I sat in the place where the young boy died. On the grey, wet concrete. Someone got away with murder here. I could get away with this too. My throat was raw. My face burning with cold, frustration, anger. Help, help, help me. Sobbing on the floor. I lit a cigarette.
A black car with tinted windows rolled up, near the telephone box, opposite. A tall man in a dark suit got out and beckoned to me, standing near the telephone box. I shook my head. He beckoned again. I walked over to him. He was standing in the telephone box with the door open. "What're you doing here?" he asked.
I shrugged. "Just a place to go."
"Do you need anything?" I hesitated. "Do you want any E?" he offered.
"No thanks."
"Anything else?"
"I'll have to kill myself or kill her," I cried.

By the time I'd found her house, the next day, it was getting dark. Dogs growled as I walked through the gate and across the iced mud. Lights were off. I snooped around looking for an open window. Then sat on the doorstep. I could see why she liked living here, it was like being out in the countryside and the stars were so bright. I'd brought one of her presents with me- a large heavy book on astronomy.
I couldn't wait all night. The man who I'd met the night before had given me a lift down and was gone. I was getting cold. I had a train to catch. The lights in the house next door were on, I knocked on the door. A middle-aged man answered, balding, greying with bright blue eyes. I told him that I was waiting for my friend who lived next door.

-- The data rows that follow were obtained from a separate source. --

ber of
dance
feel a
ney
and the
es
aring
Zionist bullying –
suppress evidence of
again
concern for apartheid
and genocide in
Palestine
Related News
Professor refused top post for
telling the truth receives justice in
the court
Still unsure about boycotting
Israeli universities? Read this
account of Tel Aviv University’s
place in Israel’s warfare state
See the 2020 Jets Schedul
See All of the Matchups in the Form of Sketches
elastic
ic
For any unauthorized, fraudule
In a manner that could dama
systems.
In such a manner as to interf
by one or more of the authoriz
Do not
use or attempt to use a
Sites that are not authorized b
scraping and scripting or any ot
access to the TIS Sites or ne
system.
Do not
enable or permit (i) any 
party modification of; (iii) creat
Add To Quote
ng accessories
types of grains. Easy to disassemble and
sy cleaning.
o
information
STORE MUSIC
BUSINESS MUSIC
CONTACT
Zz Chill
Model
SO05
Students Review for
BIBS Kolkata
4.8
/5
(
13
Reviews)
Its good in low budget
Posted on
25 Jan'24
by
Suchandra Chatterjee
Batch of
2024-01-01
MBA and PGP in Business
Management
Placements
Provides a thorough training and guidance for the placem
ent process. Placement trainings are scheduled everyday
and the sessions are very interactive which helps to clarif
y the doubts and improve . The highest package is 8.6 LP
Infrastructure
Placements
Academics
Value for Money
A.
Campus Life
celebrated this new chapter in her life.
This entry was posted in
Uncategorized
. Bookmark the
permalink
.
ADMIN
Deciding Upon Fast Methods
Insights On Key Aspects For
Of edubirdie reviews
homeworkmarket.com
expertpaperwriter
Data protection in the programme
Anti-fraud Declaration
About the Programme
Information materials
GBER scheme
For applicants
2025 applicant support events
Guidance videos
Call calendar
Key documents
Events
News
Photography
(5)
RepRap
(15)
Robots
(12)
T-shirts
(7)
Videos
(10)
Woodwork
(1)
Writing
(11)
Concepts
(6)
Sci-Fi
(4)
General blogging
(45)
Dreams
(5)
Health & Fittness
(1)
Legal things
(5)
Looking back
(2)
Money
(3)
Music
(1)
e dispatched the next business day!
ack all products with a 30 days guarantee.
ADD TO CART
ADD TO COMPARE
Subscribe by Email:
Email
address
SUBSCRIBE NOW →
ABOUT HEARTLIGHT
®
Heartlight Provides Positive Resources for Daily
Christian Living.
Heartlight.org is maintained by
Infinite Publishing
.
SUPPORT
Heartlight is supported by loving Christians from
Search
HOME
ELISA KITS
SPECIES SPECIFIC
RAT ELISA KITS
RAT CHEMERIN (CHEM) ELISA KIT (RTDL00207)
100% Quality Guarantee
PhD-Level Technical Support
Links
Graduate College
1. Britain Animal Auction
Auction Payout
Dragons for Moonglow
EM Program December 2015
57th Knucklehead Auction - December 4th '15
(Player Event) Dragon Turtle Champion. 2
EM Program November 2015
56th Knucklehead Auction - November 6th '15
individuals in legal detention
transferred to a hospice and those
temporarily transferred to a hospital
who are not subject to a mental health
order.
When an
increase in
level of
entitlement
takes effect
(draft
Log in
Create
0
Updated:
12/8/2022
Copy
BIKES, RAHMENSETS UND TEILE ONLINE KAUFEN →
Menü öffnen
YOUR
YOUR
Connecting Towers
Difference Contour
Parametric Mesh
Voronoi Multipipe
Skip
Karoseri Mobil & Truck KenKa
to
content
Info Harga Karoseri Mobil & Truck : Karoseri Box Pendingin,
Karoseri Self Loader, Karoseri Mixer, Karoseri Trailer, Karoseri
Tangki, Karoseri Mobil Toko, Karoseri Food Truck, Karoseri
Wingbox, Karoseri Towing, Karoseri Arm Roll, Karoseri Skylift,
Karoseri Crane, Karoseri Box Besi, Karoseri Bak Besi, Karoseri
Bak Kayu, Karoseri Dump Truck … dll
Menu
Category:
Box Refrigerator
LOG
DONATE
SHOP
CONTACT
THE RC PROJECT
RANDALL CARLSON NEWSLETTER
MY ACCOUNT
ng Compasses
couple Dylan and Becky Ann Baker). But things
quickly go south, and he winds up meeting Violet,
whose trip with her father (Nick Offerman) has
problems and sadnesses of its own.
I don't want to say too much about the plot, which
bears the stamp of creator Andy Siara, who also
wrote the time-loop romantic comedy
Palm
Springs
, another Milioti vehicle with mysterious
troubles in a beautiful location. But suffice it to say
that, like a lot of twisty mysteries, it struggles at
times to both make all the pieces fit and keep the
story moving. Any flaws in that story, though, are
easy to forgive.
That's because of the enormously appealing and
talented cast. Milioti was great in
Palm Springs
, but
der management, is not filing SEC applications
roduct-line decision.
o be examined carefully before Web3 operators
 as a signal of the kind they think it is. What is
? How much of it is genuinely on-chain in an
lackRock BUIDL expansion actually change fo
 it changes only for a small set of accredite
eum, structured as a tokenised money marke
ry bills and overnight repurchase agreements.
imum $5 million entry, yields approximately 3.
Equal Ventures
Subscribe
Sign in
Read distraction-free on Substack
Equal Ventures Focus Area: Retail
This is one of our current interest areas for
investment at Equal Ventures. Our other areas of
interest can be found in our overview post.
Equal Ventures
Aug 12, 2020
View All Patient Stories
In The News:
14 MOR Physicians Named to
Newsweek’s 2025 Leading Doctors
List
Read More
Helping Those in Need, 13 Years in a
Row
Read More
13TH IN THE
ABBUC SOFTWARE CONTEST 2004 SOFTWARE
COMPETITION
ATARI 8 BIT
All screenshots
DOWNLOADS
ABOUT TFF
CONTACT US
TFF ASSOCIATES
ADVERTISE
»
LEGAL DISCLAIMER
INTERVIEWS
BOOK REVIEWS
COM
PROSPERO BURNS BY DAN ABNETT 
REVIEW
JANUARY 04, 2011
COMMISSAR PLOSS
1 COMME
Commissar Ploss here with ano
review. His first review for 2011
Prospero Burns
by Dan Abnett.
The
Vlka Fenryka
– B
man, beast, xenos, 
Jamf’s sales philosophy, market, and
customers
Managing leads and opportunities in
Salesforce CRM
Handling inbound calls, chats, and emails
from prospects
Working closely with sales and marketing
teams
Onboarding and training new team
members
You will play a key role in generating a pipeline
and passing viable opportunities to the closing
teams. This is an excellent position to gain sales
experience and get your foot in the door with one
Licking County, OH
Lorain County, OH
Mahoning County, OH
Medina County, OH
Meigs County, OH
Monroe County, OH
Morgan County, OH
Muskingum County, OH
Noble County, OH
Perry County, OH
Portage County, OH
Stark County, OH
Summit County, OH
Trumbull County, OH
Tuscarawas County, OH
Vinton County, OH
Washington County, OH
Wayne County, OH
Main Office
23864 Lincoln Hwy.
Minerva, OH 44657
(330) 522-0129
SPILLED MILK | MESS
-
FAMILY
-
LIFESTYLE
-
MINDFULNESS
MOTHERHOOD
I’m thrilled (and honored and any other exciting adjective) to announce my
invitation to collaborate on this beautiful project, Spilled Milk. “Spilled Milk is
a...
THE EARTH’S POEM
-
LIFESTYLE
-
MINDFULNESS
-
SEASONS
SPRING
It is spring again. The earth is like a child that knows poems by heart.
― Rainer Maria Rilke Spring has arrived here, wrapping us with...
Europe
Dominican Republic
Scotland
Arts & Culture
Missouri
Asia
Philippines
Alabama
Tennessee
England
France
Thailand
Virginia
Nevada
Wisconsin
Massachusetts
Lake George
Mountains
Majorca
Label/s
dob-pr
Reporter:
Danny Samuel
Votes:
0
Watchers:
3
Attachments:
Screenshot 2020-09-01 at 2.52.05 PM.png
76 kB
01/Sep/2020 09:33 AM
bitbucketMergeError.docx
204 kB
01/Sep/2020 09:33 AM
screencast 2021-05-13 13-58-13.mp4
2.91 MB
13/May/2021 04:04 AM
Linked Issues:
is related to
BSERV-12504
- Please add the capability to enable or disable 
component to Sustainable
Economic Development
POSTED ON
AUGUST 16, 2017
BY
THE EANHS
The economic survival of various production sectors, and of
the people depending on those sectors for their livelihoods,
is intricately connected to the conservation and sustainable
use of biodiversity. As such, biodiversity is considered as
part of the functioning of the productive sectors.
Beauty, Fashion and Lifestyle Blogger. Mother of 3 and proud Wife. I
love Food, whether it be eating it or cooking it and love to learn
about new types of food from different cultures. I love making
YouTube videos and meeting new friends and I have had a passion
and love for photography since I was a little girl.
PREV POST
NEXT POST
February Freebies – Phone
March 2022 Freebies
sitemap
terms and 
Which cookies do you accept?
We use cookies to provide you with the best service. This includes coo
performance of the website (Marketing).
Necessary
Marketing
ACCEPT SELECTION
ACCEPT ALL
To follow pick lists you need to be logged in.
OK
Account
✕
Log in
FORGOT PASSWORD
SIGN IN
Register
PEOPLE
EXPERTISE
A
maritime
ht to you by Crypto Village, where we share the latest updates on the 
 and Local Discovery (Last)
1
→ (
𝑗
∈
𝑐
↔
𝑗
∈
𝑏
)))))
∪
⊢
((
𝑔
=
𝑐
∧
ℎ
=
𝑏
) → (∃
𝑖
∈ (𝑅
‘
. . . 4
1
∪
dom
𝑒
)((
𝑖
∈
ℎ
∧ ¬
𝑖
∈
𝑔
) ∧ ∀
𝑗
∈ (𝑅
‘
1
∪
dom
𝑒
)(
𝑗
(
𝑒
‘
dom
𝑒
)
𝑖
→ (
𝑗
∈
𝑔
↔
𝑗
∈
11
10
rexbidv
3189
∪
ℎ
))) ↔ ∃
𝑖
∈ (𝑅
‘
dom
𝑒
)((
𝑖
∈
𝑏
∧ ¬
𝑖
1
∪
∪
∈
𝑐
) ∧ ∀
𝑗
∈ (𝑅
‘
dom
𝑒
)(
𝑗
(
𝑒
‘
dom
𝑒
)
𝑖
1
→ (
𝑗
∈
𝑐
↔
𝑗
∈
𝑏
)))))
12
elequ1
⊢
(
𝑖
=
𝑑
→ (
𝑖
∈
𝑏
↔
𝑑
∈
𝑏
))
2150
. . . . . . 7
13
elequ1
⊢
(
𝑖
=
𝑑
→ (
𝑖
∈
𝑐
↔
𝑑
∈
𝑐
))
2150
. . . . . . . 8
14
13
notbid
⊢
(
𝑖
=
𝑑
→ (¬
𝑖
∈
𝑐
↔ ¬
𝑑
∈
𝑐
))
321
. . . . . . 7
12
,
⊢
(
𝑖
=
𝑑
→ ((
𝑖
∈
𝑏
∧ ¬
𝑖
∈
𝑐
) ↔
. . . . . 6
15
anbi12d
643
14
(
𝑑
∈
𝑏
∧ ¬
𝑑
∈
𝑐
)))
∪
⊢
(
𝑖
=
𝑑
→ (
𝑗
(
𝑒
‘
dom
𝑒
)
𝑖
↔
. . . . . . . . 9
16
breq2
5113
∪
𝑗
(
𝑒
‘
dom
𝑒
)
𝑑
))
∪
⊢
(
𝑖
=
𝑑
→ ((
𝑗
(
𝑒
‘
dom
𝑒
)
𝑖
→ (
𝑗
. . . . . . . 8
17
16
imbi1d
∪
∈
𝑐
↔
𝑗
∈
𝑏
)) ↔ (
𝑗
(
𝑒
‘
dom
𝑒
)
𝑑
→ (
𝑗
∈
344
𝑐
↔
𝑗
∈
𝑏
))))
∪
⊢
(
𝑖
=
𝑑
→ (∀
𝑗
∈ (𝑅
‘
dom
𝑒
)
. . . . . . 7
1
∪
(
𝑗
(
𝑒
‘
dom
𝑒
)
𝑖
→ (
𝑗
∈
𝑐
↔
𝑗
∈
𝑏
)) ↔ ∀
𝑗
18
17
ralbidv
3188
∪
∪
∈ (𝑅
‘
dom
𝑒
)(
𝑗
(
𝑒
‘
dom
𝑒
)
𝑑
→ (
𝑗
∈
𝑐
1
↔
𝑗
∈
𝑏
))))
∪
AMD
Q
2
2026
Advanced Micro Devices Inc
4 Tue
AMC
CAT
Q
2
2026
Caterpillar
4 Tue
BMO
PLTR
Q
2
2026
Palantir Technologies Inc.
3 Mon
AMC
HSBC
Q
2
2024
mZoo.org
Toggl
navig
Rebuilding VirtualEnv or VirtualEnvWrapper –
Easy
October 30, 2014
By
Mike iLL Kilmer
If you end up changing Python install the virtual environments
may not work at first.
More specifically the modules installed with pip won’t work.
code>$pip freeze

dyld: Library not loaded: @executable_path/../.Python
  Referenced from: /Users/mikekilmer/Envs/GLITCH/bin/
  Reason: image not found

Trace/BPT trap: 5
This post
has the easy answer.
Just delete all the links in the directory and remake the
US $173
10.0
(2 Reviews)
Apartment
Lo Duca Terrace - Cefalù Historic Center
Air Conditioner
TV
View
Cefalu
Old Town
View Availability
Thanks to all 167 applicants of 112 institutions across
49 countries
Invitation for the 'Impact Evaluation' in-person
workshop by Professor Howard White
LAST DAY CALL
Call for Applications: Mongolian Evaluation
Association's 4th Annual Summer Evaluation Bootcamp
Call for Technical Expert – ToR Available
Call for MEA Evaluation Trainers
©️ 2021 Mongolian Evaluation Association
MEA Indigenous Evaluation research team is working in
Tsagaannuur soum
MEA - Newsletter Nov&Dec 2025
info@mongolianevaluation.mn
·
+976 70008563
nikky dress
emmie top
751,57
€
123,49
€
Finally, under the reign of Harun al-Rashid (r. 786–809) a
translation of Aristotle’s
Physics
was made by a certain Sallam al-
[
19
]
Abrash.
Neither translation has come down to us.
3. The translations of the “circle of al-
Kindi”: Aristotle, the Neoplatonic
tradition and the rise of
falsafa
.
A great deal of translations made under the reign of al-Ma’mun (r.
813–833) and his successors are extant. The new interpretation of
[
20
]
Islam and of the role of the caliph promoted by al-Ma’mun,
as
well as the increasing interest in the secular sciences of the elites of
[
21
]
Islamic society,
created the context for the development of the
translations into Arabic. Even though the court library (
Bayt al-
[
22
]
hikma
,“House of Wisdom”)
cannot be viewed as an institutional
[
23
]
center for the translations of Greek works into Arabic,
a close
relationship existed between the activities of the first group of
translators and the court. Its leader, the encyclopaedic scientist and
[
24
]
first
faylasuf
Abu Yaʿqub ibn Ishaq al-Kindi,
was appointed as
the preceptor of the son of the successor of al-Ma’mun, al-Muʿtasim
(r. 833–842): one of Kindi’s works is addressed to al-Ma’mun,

...We are like sisters. We are lovers, we are friends....

He said that he'd seen her leave earlier with a long haired man. He told me that he had a key to the house, that I could wait for her inside if I wanted to.
I unlocked the door, let myself in.
I had the silver pen that the man in the suit had given me. I decided to write a message in the book, then leave it for her to find. Yet I left behind far more than that. I'd felt jealous, estranged. Jealous and lonely reading the Christmas cards full of friendly wishes from her newfound university friends.

I'd ripped him to shreds. It was easy.

On the journey back I felt tired. Evil and tired. I stared at my reflection in the train window. Evil and alone. I hid beneath my hood. Stared at my reflection in the dark train window. Evil and on the run. It'd taken me a long time to get back from the house to the train station. Running, lost, I'd asked some old man beneath a bridge directions to the train station. He spoke too slow and then he touched my arm. I'd jumped as if I'd been burnt and screamed, "Don't touch me!" I ran off. I got into a taxi. Breathing heavily, sweating. The driver looked at me in the mirror. A scented, cardboard Christmas tree swinging to and fro. He asked me where I was going. He asked me where I was from. "Where am I from? A place called Hell."
He laughed cheerily and said, "Where's that then?"

Just call me the Teddy Bear killer.

I 'd felt jealous and lonely. He was there on the bed as I walked into the bedroom. Someone who she'd known far longer than me. Who she had held in her arms at night, whilst telling me she missed me. Someone who she loved.
I'd killed him. She'd known him all her life. When she was five, she had an operation on her eye, and he did too. When we were in bed, laughing and discovering each other, he was always there. He had a plastic eye and the other, a black, stitched cross. He was careworn and saggy and soft. I'd killed him with the silver pen.
Now, Fred the teddy bear is just a ripped up pile of brown material and sponge.